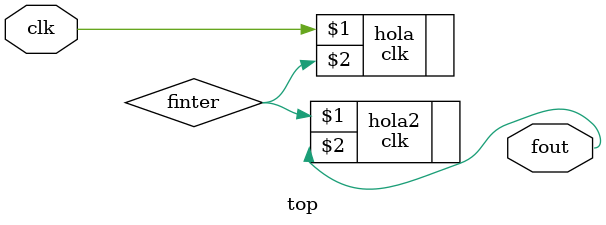
<source format=v>
module top(clk, fout);
	input clk;
	output fout;
	wire  finter;
	
	clk #(1_500_000, 3_500_000) hola(clk, finter);
	clk #(5,5) hola2(finter, fout);


endmodule

</source>
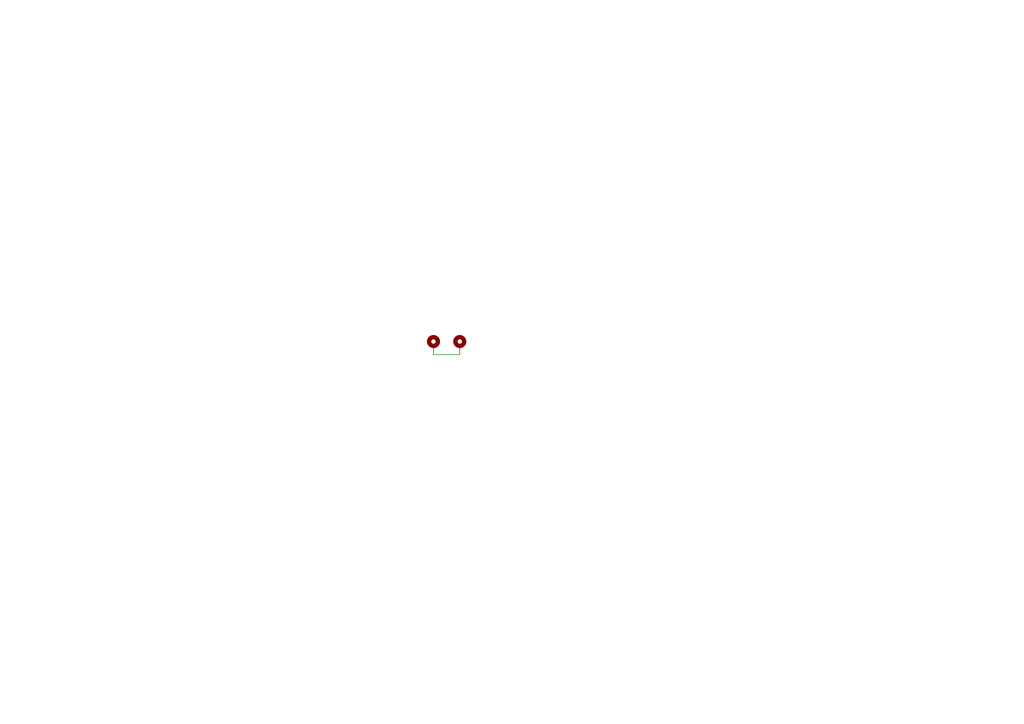
<source format=kicad_sch>
(kicad_sch
	(version 20231120)
	(generator "eeschema")
	(generator_version "8.0")
	(uuid "2a8d935a-315a-421f-a62b-248ab4ff1bc1")
	(paper "A4")
	(lib_symbols
		(symbol "Mechanical:MountingHole_Pad"
			(pin_numbers hide)
			(pin_names
				(offset 1.016) hide)
			(exclude_from_sim no)
			(in_bom yes)
			(on_board yes)
			(property "Reference" "H"
				(at 0 6.35 0)
				(effects
					(font
						(size 1.27 1.27)
					)
				)
			)
			(property "Value" "MountingHole_Pad"
				(at 0 4.445 0)
				(effects
					(font
						(size 1.27 1.27)
					)
				)
			)
			(property "Footprint" ""
				(at 0 0 0)
				(effects
					(font
						(size 1.27 1.27)
					)
					(hide yes)
				)
			)
			(property "Datasheet" "~"
				(at 0 0 0)
				(effects
					(font
						(size 1.27 1.27)
					)
					(hide yes)
				)
			)
			(property "Description" "Mounting Hole with connection"
				(at 0 0 0)
				(effects
					(font
						(size 1.27 1.27)
					)
					(hide yes)
				)
			)
			(property "ki_keywords" "mounting hole"
				(at 0 0 0)
				(effects
					(font
						(size 1.27 1.27)
					)
					(hide yes)
				)
			)
			(property "ki_fp_filters" "MountingHole*Pad*"
				(at 0 0 0)
				(effects
					(font
						(size 1.27 1.27)
					)
					(hide yes)
				)
			)
			(symbol "MountingHole_Pad_0_1"
				(circle
					(center 0 1.27)
					(radius 1.27)
					(stroke
						(width 1.27)
						(type default)
					)
					(fill
						(type none)
					)
				)
			)
			(symbol "MountingHole_Pad_1_1"
				(pin input line
					(at 0 -2.54 90)
					(length 2.54)
					(name "1"
						(effects
							(font
								(size 1.27 1.27)
							)
						)
					)
					(number "1"
						(effects
							(font
								(size 1.27 1.27)
							)
						)
					)
				)
			)
		)
	)
	(wire
		(pts
			(xy 125.73 102.87) (xy 133.35 102.87)
		)
		(stroke
			(width 0)
			(type default)
		)
		(uuid "ce8d7bd4-59cd-4bba-b588-de6f4095dba3")
	)
	(symbol
		(lib_id "Mechanical:MountingHole_Pad")
		(at 125.73 100.33 0)
		(unit 1)
		(exclude_from_sim no)
		(in_bom yes)
		(on_board yes)
		(dnp no)
		(fields_autoplaced yes)
		(uuid "07c00ce1-84fd-4868-8c04-2851a4fefe0f")
		(property "Reference" "H1"
			(at 128.27 97.8478 0)
			(effects
				(font
					(size 1.27 1.27)
				)
				(justify left)
				(hide yes)
			)
		)
		(property "Value" "MountingHole_Pad"
			(at 128.27 100.2721 0)
			(effects
				(font
					(size 1.27 1.27)
				)
				(justify left)
				(hide yes)
			)
		)
		(property "Footprint" "BYOM_General:plated_rack_hole"
			(at 125.73 100.33 0)
			(effects
				(font
					(size 1.27 1.27)
				)
				(hide yes)
			)
		)
		(property "Datasheet" "~"
			(at 125.73 100.33 0)
			(effects
				(font
					(size 1.27 1.27)
				)
				(hide yes)
			)
		)
		(property "Description" "Mounting Hole with connection"
			(at 125.73 100.33 0)
			(effects
				(font
					(size 1.27 1.27)
				)
				(hide yes)
			)
		)
		(pin "1"
			(uuid "caf95ca7-831b-4202-8aa2-faab51493fbf")
		)
		(instances
			(project "EuroClack - BYOM 6HP blank"
				(path "/2a8d935a-315a-421f-a62b-248ab4ff1bc1"
					(reference "H1")
					(unit 1)
				)
			)
		)
	)
	(symbol
		(lib_id "Mechanical:MountingHole_Pad")
		(at 133.35 100.33 0)
		(unit 1)
		(exclude_from_sim no)
		(in_bom yes)
		(on_board yes)
		(dnp no)
		(fields_autoplaced yes)
		(uuid "4c94a429-67a7-4bdb-aecd-002fc6a647df")
		(property "Reference" "H2"
			(at 135.89 97.8478 0)
			(effects
				(font
					(size 1.27 1.27)
				)
				(justify left)
				(hide yes)
			)
		)
		(property "Value" "MountingHole_Pad"
			(at 135.89 100.2721 0)
			(effects
				(font
					(size 1.27 1.27)
				)
				(justify left)
				(hide yes)
			)
		)
		(property "Footprint" "BYOM_General:plated_rack_hole"
			(at 133.35 100.33 0)
			(effects
				(font
					(size 1.27 1.27)
				)
				(hide yes)
			)
		)
		(property "Datasheet" "~"
			(at 133.35 100.33 0)
			(effects
				(font
					(size 1.27 1.27)
				)
				(hide yes)
			)
		)
		(property "Description" "Mounting Hole with connection"
			(at 133.35 100.33 0)
			(effects
				(font
					(size 1.27 1.27)
				)
				(hide yes)
			)
		)
		(pin "1"
			(uuid "06b1cf4b-5faf-4625-8a47-d5ff23d32da0")
		)
		(instances
			(project "EuroClack - BYOM 6HP blank"
				(path "/2a8d935a-315a-421f-a62b-248ab4ff1bc1"
					(reference "H2")
					(unit 1)
				)
			)
		)
	)
	(sheet_instances
		(path "/"
			(page "1")
		)
	)
)
</source>
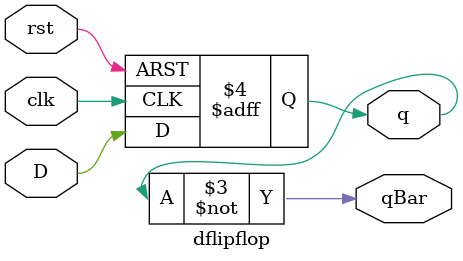
<source format=v>
/*
Author:  Lab-provided code
Title: 	 D flip-flop
Summary: Behavioral model of a d flip-flop
*/

module dflipflop(q, qBar, D, clk, rst);
	input D, clk, rst; 	// DFF input, clock, reset
	output q, qBar;		// DFF output, DFF negated output
	reg q;
	not n1 (qBar, q);	// negate q
	
	// flip-flop storage logic
	always@ (negedge rst or posedge clk)
	begin
		if(!rst)
			q = 0;
		else
			q = D;
	end
endmodule
</source>
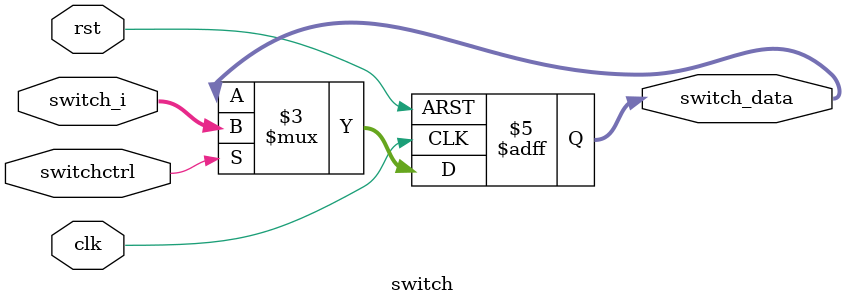
<source format=v>
`timescale 1ns / 1ps

module switch(clk, rst,switchctrl,switch_data, switch_i);
    input clk;
    input rst;
    input switchctrl;// from memorio
    input [15:0] switch_i;	//input from switch
    output reg[15:0] switch_data; // to ioreader
    
    
    always@(negedge clk or posedge rst) begin
        if(rst) begin
            switch_data <= 16'h0000;
        end
		else if(switchctrl) begin
			switch_data <= switch_i;
        end
		else begin
            switch_data <= switch_data;
        end
    end
endmodule

</source>
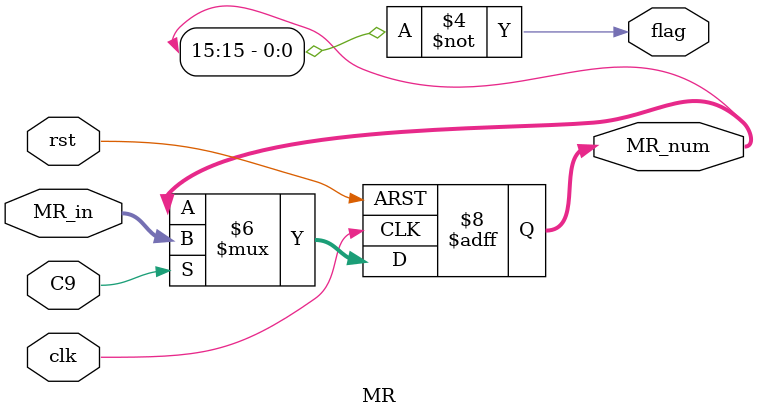
<source format=v>
module MR(
    input clk,
	 (*dont_touch = "true" *)input [15:0]MR_in,
	input rst,
	 (*dont_touch = "true" *)output reg [15:0]MR_num = 0,
	 (*dont_touch = "true" *)  input C9,
	 (*dont_touch = "true" *)  output flag
    );
always @(negedge clk or  negedge rst)
    begin
        if (~rst) 
        begin
        MR_num <= 0;
        end
        else
            begin
                if(C9==1) MR_num <= MR_in;
                 
            end
        
	end
	    assign flag = ~MR_num[15];

endmodule

</source>
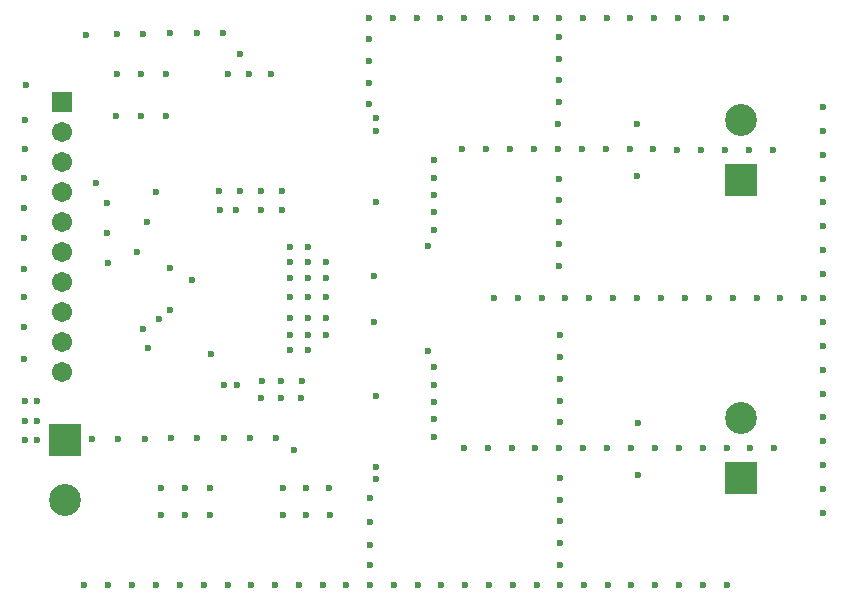
<source format=gbs>
G04*
G04 #@! TF.GenerationSoftware,Altium Limited,Altium Designer,24.10.1 (45)*
G04*
G04 Layer_Color=16711935*
%FSLAX44Y44*%
%MOMM*%
G71*
G04*
G04 #@! TF.SameCoordinates,D9CC4E6A-2C68-4F5F-81DB-F534FF38BD19*
G04*
G04*
G04 #@! TF.FilePolarity,Negative*
G04*
G01*
G75*
%ADD34C,1.7032*%
%ADD35R,1.7032X1.7032*%
%ADD36R,2.7032X2.7032*%
%ADD37C,2.7032*%
%ADD38C,0.6000*%
D34*
X48514Y242316D02*
D03*
Y267716D02*
D03*
Y394716D02*
D03*
Y369316D02*
D03*
Y343916D02*
D03*
Y318516D02*
D03*
Y293116D02*
D03*
Y191516D02*
D03*
Y216916D02*
D03*
D35*
Y420116D02*
D03*
D36*
X51308Y133350D02*
D03*
X623062Y101600D02*
D03*
Y353822D02*
D03*
D37*
X51308Y82550D02*
D03*
X623062Y152400D02*
D03*
Y404622D02*
D03*
D38*
X235936Y70034D02*
D03*
X255357D02*
D03*
X275268D02*
D03*
X274617Y93034D02*
D03*
X254706D02*
D03*
X235285D02*
D03*
X229657Y135382D02*
D03*
X207411D02*
D03*
X244799Y125222D02*
D03*
X185166Y135128D02*
D03*
X140675D02*
D03*
X162921D02*
D03*
X118430Y134874D02*
D03*
X73939D02*
D03*
X96184D02*
D03*
X195348Y328847D02*
D03*
X182140D02*
D03*
X185166Y180466D02*
D03*
X196168D02*
D03*
X234879Y328847D02*
D03*
X217080D02*
D03*
X251262Y184087D02*
D03*
X234233D02*
D03*
X234879Y344864D02*
D03*
X217080D02*
D03*
X181483D02*
D03*
X199282D02*
D03*
X250616Y169418D02*
D03*
X217850Y184087D02*
D03*
X217204Y169418D02*
D03*
X234233D02*
D03*
X611483Y10922D02*
D03*
X591257D02*
D03*
X571031D02*
D03*
X550805Y10922D02*
D03*
X530578D02*
D03*
X510352D02*
D03*
X490126D02*
D03*
X469900D02*
D03*
X450596D02*
D03*
X430370D02*
D03*
X410144D02*
D03*
X389917D02*
D03*
X369691D02*
D03*
X349465Y10922D02*
D03*
X329239D02*
D03*
X309013D02*
D03*
Y27940D02*
D03*
Y44450D02*
D03*
Y64676D02*
D03*
Y84902D02*
D03*
X288787Y10922D02*
D03*
X269483D02*
D03*
X249256D02*
D03*
X229030D02*
D03*
X208804D02*
D03*
X188578D02*
D03*
X168352Y10922D02*
D03*
X148126D02*
D03*
X127899D02*
D03*
X107673D02*
D03*
X87447Y10922D02*
D03*
X67221D02*
D03*
X692658Y71964D02*
D03*
Y92191D02*
D03*
Y112417D02*
D03*
Y132643D02*
D03*
Y152869D02*
D03*
Y173095D02*
D03*
Y193321D02*
D03*
Y213548D02*
D03*
Y233774D02*
D03*
Y254000D02*
D03*
Y274226D02*
D03*
X692658Y294452D02*
D03*
Y314678D02*
D03*
Y334905D02*
D03*
Y355131D02*
D03*
Y375357D02*
D03*
Y395583D02*
D03*
Y415809D02*
D03*
X610590Y490982D02*
D03*
X590364D02*
D03*
X570138D02*
D03*
X549912Y490982D02*
D03*
X529686D02*
D03*
X509459D02*
D03*
X489233D02*
D03*
X469007D02*
D03*
X449703D02*
D03*
X429477D02*
D03*
X409251D02*
D03*
X389025D02*
D03*
X368798D02*
D03*
X348572Y490982D02*
D03*
X328346D02*
D03*
X308120D02*
D03*
Y473456D02*
D03*
Y454754D02*
D03*
Y435798D02*
D03*
Y418111D02*
D03*
X225044Y443738D02*
D03*
X206756D02*
D03*
X188976D02*
D03*
X198882Y460756D02*
D03*
X136454Y443992D02*
D03*
X115570D02*
D03*
X94686D02*
D03*
X94559Y408432D02*
D03*
X115443D02*
D03*
X136327D02*
D03*
X536194Y148336D02*
D03*
Y104394D02*
D03*
X535432Y357632D02*
D03*
Y401574D02*
D03*
X314454Y406201D02*
D03*
Y395660D02*
D03*
X314315Y335649D02*
D03*
X173594Y70034D02*
D03*
Y93034D02*
D03*
X152710D02*
D03*
Y70034D02*
D03*
X131826D02*
D03*
Y93034D02*
D03*
X314198Y171341D02*
D03*
X314452Y111125D02*
D03*
Y100584D02*
D03*
X17454Y380492D02*
D03*
Y404876D02*
D03*
X184735Y478028D02*
D03*
X162814D02*
D03*
X140208D02*
D03*
X117348Y477419D02*
D03*
X94742D02*
D03*
X69088Y477019D02*
D03*
X17855Y433971D02*
D03*
X16002Y355346D02*
D03*
Y330454D02*
D03*
Y304844D02*
D03*
Y278892D02*
D03*
Y254508D02*
D03*
Y229108D02*
D03*
X16256Y201930D02*
D03*
X16764Y149872D02*
D03*
X27178Y166370D02*
D03*
Y149872D02*
D03*
Y133375D02*
D03*
X16764Y166370D02*
D03*
Y133375D02*
D03*
X76788Y351416D02*
D03*
X87219Y283609D02*
D03*
X86711Y309009D02*
D03*
Y334409D02*
D03*
X111760Y292862D02*
D03*
X120650Y318516D02*
D03*
X128270Y343762D02*
D03*
X116840Y227330D02*
D03*
X130302Y236363D02*
D03*
X139700Y243840D02*
D03*
Y279400D02*
D03*
X158750Y269308D02*
D03*
X241300Y297180D02*
D03*
X256730D02*
D03*
X241300Y209550D02*
D03*
X256730D02*
D03*
X241300Y222250D02*
D03*
X271780D02*
D03*
X256730D02*
D03*
X241300Y284480D02*
D03*
X271780D02*
D03*
X256730D02*
D03*
Y270564D02*
D03*
Y236812D02*
D03*
X271780Y254510D02*
D03*
X241300D02*
D03*
X414020Y254000D02*
D03*
X434246D02*
D03*
X454472D02*
D03*
X474698D02*
D03*
X494925D02*
D03*
X515151D02*
D03*
X535377D02*
D03*
X555603D02*
D03*
X575829D02*
D03*
X596056Y254000D02*
D03*
X616282D02*
D03*
X636508D02*
D03*
X656734D02*
D03*
X676960D02*
D03*
X651578Y127000D02*
D03*
X631352D02*
D03*
X611126D02*
D03*
X590900D02*
D03*
X570674D02*
D03*
X650308Y379222D02*
D03*
X630082D02*
D03*
X609856D02*
D03*
X589630D02*
D03*
X569404D02*
D03*
X470277Y101600D02*
D03*
Y83185D02*
D03*
X470277Y64770D02*
D03*
Y46355D02*
D03*
X469900Y27940D02*
D03*
X470277Y222250D02*
D03*
Y203835D02*
D03*
X470277Y185420D02*
D03*
Y167005D02*
D03*
X469900Y148590D02*
D03*
X469384Y355042D02*
D03*
Y336627D02*
D03*
X469384Y318212D02*
D03*
Y299797D02*
D03*
X469007Y281382D02*
D03*
X468630Y401320D02*
D03*
X469007Y419735D02*
D03*
Y438150D02*
D03*
X469007Y456565D02*
D03*
Y474980D02*
D03*
X174580Y206618D02*
D03*
X121111Y211756D02*
D03*
X363728Y195512D02*
D03*
Y180162D02*
D03*
Y165626D02*
D03*
Y151420D02*
D03*
Y136218D02*
D03*
X550447Y127000D02*
D03*
X530221D02*
D03*
X509995D02*
D03*
X489769D02*
D03*
X469543D02*
D03*
X449316D02*
D03*
X429090D02*
D03*
X408864D02*
D03*
X388638D02*
D03*
X387368Y380020D02*
D03*
X407594D02*
D03*
X427820D02*
D03*
X448046D02*
D03*
X468273D02*
D03*
X488499D02*
D03*
X508725D02*
D03*
X528951D02*
D03*
X549177D02*
D03*
X363728Y370802D02*
D03*
Y355600D02*
D03*
Y341394D02*
D03*
Y326858D02*
D03*
Y311508D02*
D03*
X358394Y209296D02*
D03*
X312674Y234010D02*
D03*
Y273010D02*
D03*
X358394Y297724D02*
D03*
X271780Y270564D02*
D03*
X256730Y254510D02*
D03*
X241300Y270564D02*
D03*
X271780Y236812D02*
D03*
X241300D02*
D03*
M02*

</source>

§ Required action: Print the material above word for word, first line through the line with "(center 0 1.27)", and leave every picture out.

§ Solution for this problem:
<source format=v>
module top(clk, fout);
	input clk;
	output fout;
	wire  finter;
	
	clk #(1_500_000, 3_500_000) hola(clk, finter);
	clk #(5,5) hola2(finter, fout);


endmodule

</source>
<source format=kicad_sch>
(kicad_sch
	(version 20231120)
	(generator "eeschema")
	(generator_version "8.0")
	(uuid "2a8d935a-315a-421f-a62b-248ab4ff1bc1")
	(paper "A4")
	(lib_symbols
		(symbol "Mechanical:MountingHole_Pad"
			(pin_numbers hide)
			(pin_names
				(offset 1.016) hide)
			(exclude_from_sim no)
			(in_bom yes)
			(on_board yes)
			(property "Reference" "H"
				(at 0 6.35 0)
				(effects
					(font
						(size 1.27 1.27)
					)
				)
			)
			(property "Value" "MountingHole_Pad"
				(at 0 4.445 0)
				(effects
					(font
						(size 1.27 1.27)
					)
				)
			)
			(property "Footprint" ""
				(at 0 0 0)
				(effects
					(font
						(size 1.27 1.27)
					)
					(hide yes)
				)
			)
			(property "Datasheet" "~"
				(at 0 0 0)
				(effects
					(font
						(size 1.27 1.27)
					)
					(hide yes)
				)
			)
			(property "Description" "Mounting Hole with connection"
				(at 0 0 0)
				(effects
					(font
						(size 1.27 1.27)
					)
					(hide yes)
				)
			)
			(property "ki_keywords" "mounting hole"
				(at 0 0 0)
				(effects
					(font
						(size 1.27 1.27)
					)
					(hide yes)
				)
			)
			(property "ki_fp_filters" "MountingHole*Pad*"
				(at 0 0 0)
				(effects
					(font
						(size 1.27 1.27)
					)
					(hide yes)
				)
			)
			(symbol "MountingHole_Pad_0_1"
				(circle
					(center 0 1.27)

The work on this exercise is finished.